The album’s defining moment and title track excels in humble arrangement and poignant poetry, as a saxophone gently accentuates the wounded yet hopeful tone. From the enraged dejection of Aye, to the melancholy affirmations of self-worth on Last To Make It Home, the brilliance of these songs is their relatability. Often, a sense of urgency rushes to the forefront as with the rush of strings on The Leveller or the exultant chorus of Getting Started.
As the record concludes with The Dying Light, this writer is left emotionally empathised with and enthused by the carefully crafted compositions. If Sam Fender’s success is anything to judge by, his unique sound and growth as an artist will inspire many more.
words ALEX SWIFT
VARIOUS
Fire Draw Near (River Lea)
Ian Lynch, of Dublin folk band Lankum, has put together a beautiful collection of instrumental and unaccompanied singing in praise of his early childhood inspirations. The recordings span 60 years of traditional music-making in Ireland and contain everything from shantys to comedy turns. There are some studio recordings but most give the impression of being captured on the fly, in the moment – just for the craic – with noise from the locals in the bar seeping into the little bit of history that’s just been captured. The most exceptional voice is John Reilly Jr’s as he plays with the melody of The Jolly Tinker like a piper, full of slips and turns and as clear as a bell.

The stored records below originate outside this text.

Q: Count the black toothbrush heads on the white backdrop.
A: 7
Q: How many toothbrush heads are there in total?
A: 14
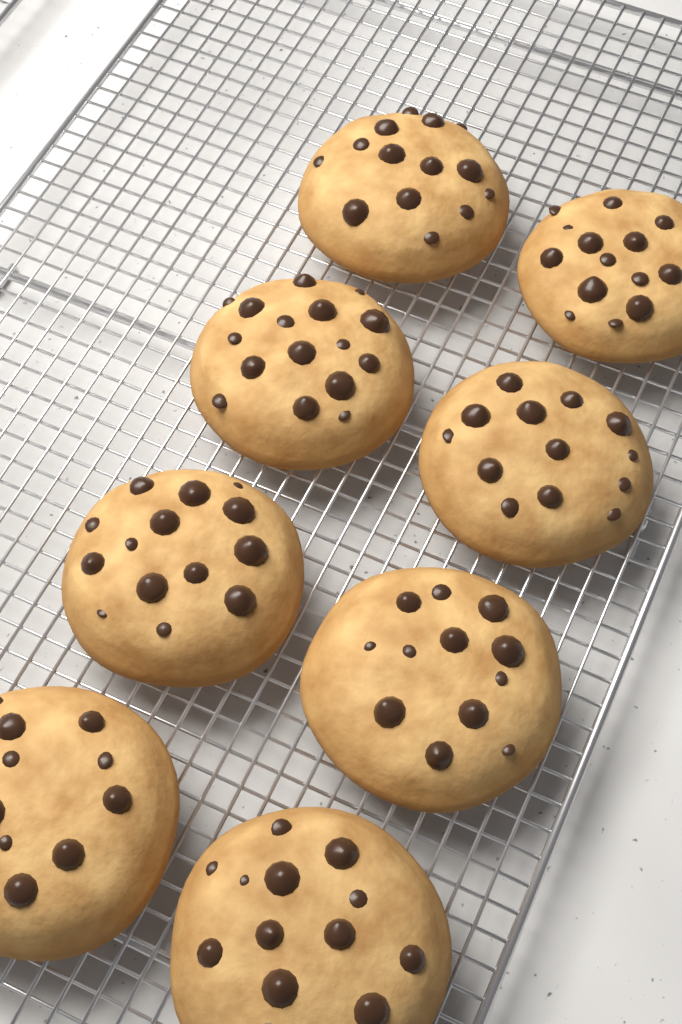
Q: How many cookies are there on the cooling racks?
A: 8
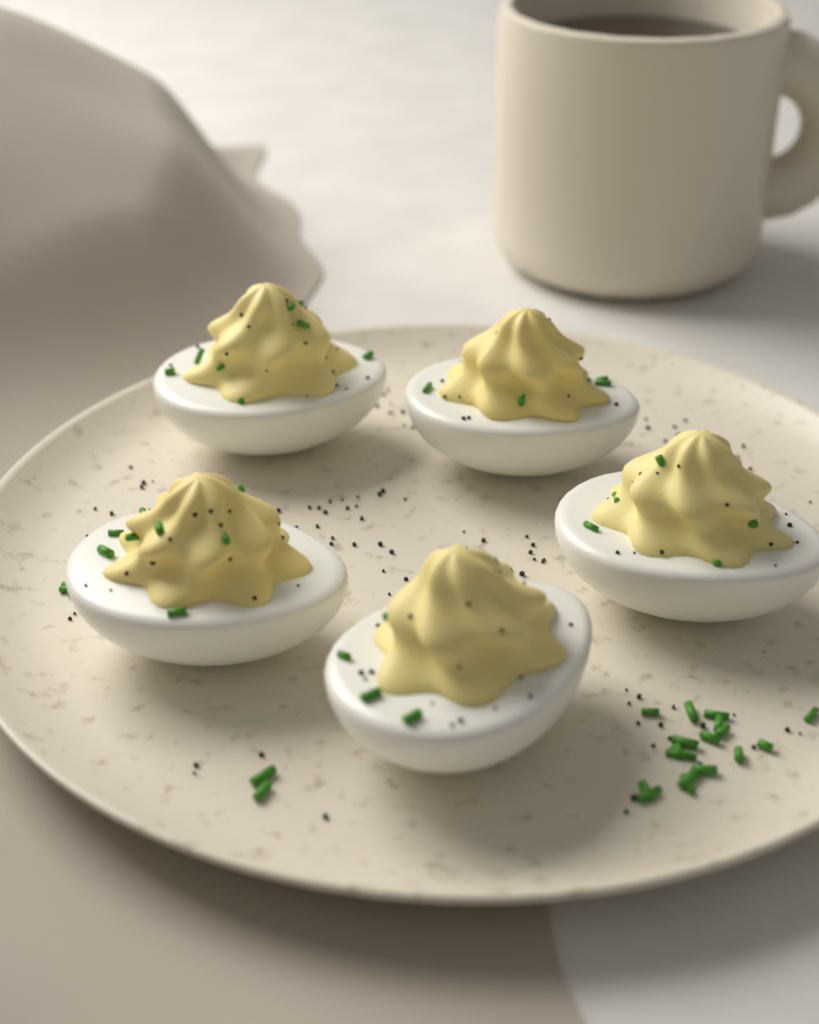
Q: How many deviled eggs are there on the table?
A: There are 5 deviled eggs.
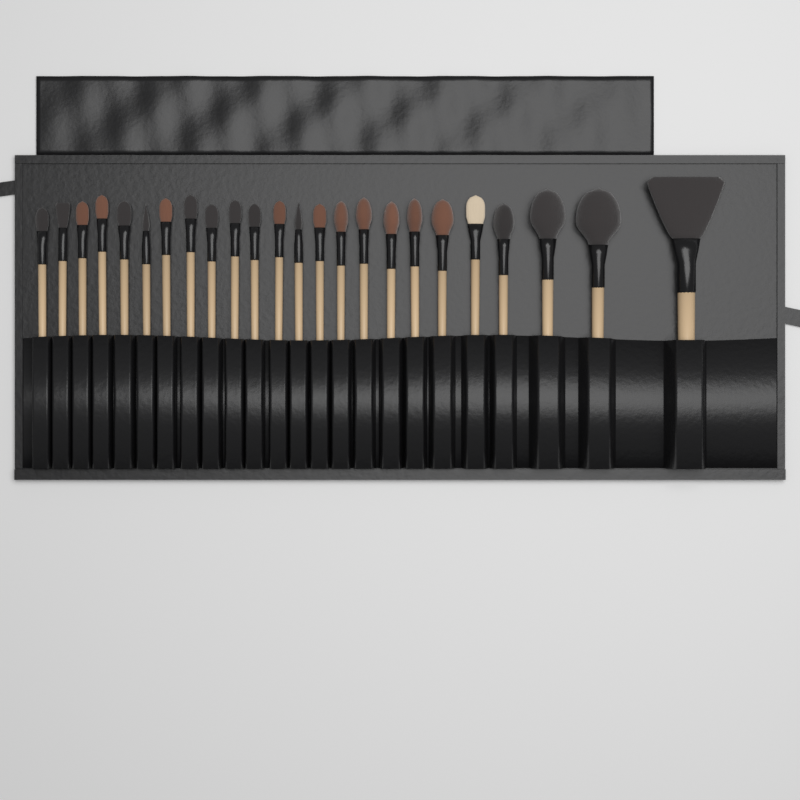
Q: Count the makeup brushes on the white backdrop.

For anyone who, like Lynch, remembers sitting at the knee of their older relations, at the local or round the fire in the front room, hearing each take their turn at a tune or a poem, Fire Draw Near will rekindle those memories. For others, the image will be lit bright by the flames.
words JOHN-PAUL DAVIES
VARIOUS
Paura (Cam Sugar/Decca)
Paura is the Italian word for fear, and this compilation explores the scores from Italy’s eclectic horror movie repertoire: from label archives comes a lulling, liberating journey into a labyrinth of loneliness. The compilation, which features 11 previously unreleased tracks, delves into the many facets of 70s and 80s Italian horror flicks and their soundtracks, brought together as a succession of sequences as if it had been edited to score an original film.
There is something deeply disturbing about how sound and imagery having some level of cognitive dissonance between them can be the most perfect means of musical scores. Composers like Ennio Morricone, whose work on The Thing and The Exorcist 2 are my idea of true genius, are just the top of the iceberg on Paura.
This strain of sonic exploration influenced a generation of filmmakers – from Scorsese to Tim Burton and Quentin Tarantino – and listening to this collection in its entirety I can understand why.